Simple AutoML wrapper for tabular data. One-liner API for classification and regression.

Project description

anyml

anyml logo

PyPI Python License

Simple AutoML for tabular data. One-liner API for classification and regression with automatic preprocessing, model selection, and evaluation.

Runs completely offline. All processing uses local scikit-learn and XGBoost models.
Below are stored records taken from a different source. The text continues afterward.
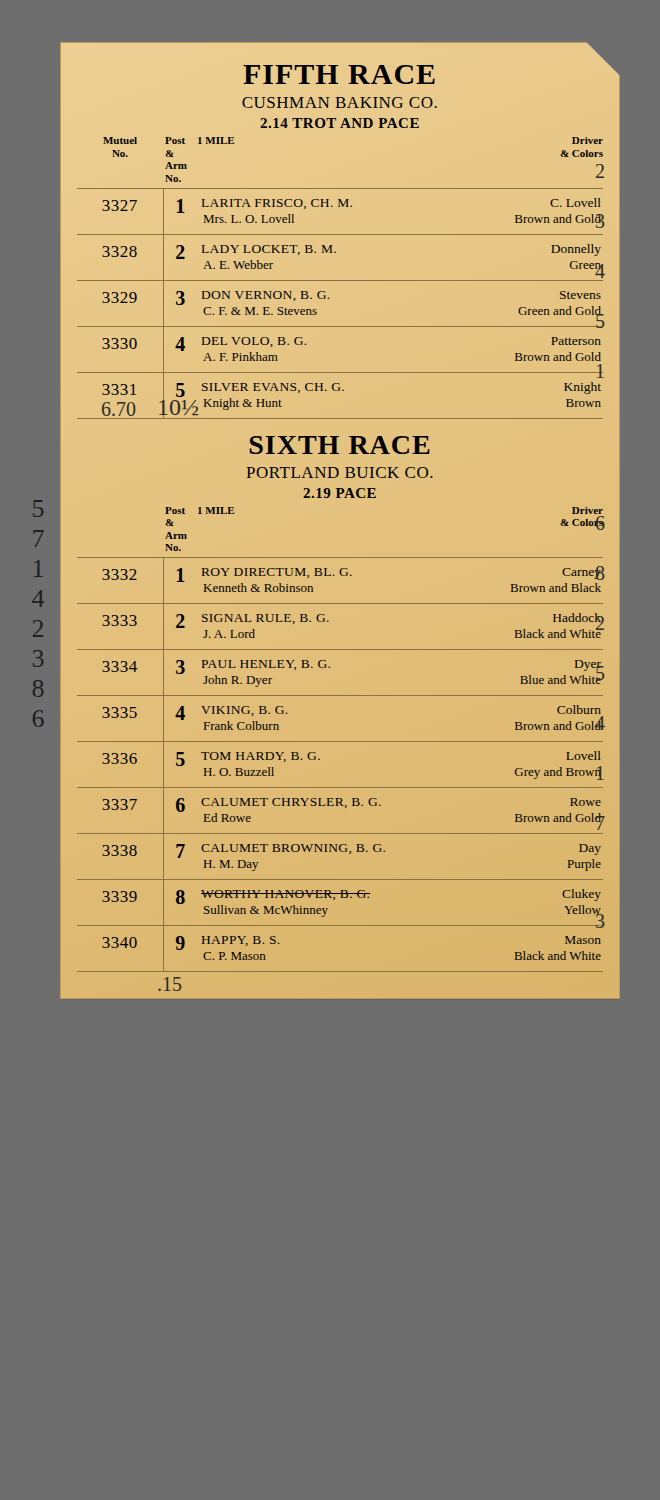5 7 1 4 2 3 8 6
FIFTH RACE
CUSHMAN BAKING CO.
2.14 TROT AND PACE
| Mutuel No. | Post & Arm No. | 1 MILE Driver & Colors |
| --- | --- | --- |
| 3327 | 1 | Larita Frisco, ch. m. C. Lovell Mrs. L. O. Lovell Brown and Gold |
| 3328 | 2 | Lady Locket, b. m. Donnelly A. E. Webber Green |
| 3329 | 3 | Don Vernon, b. g. Stevens C. F. & M. E. Stevens Green and Gold |
| 3330 | 4 | Del Volo, b. g. Patterson A. F. Pinkham Brown and Gold |
| 3331 | 5 | Silver Evans, ch. g. Knight Knight & Hunt Brown |
SIXTH RACE
PORTLAND BUICK CO.
2.19 PACE
| | Post & Arm No. | 1 MILE Driver & Colors |
| --- | --- | --- |
| 3332 | 1 | Roy Directum, bl. g. Carney Kenneth & Robinson Brown and Black |
| 3333 | 2 | Signal Rule, b. g. Haddock J. A. Lord Black and White |
| 3334 | 3 | Paul Henley, b. g. Dyer John R. Dyer Blue and White |
| 3335 | 4 | Viking, b. g. Colburn Frank Colburn Brown and Gold |
| 3336 | 5 | Tom Hardy, b. g. Lovell H. O. Buzzell Grey and Brown |
| 3337 | 6 | Calumet Chrysler, b. g. Rowe Ed Rowe Brown and Gold |
| 3338 | 7 | Calumet Browning, b. g. Day H. M. Day Purple |
| 3339 | 8 | Worthy Hanover, b. g. Clukey Sullivan & McWhinney Yellow |
| 3340 | 9 | Happy, b. s. Mason C. P. Mason Black and White |
2
3
4
5
1
10½
6.70
6
8
2
5
4
1
7
3
.15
No cloud APIs or internet connection required.

Built by Viet-Anh Nguyen | nrl.ai

Installation

pip install anyml

With XGBoost support:

pip install "anyml[xgboost]"

With all optional dependencies:

pip install "anyml[full]"

Quick Start

Classification

import pandas as pd
import anyml

df = pd.read_csv("data.csv")
result = anyml.classify(df, target="label")

print(result.score)         # Best cross-validation accuracy
print(result.model_name)    # e.g. "random_forest"
print(result.report())      # Full classification report

Regression

result = anyml.regress(df, target="price")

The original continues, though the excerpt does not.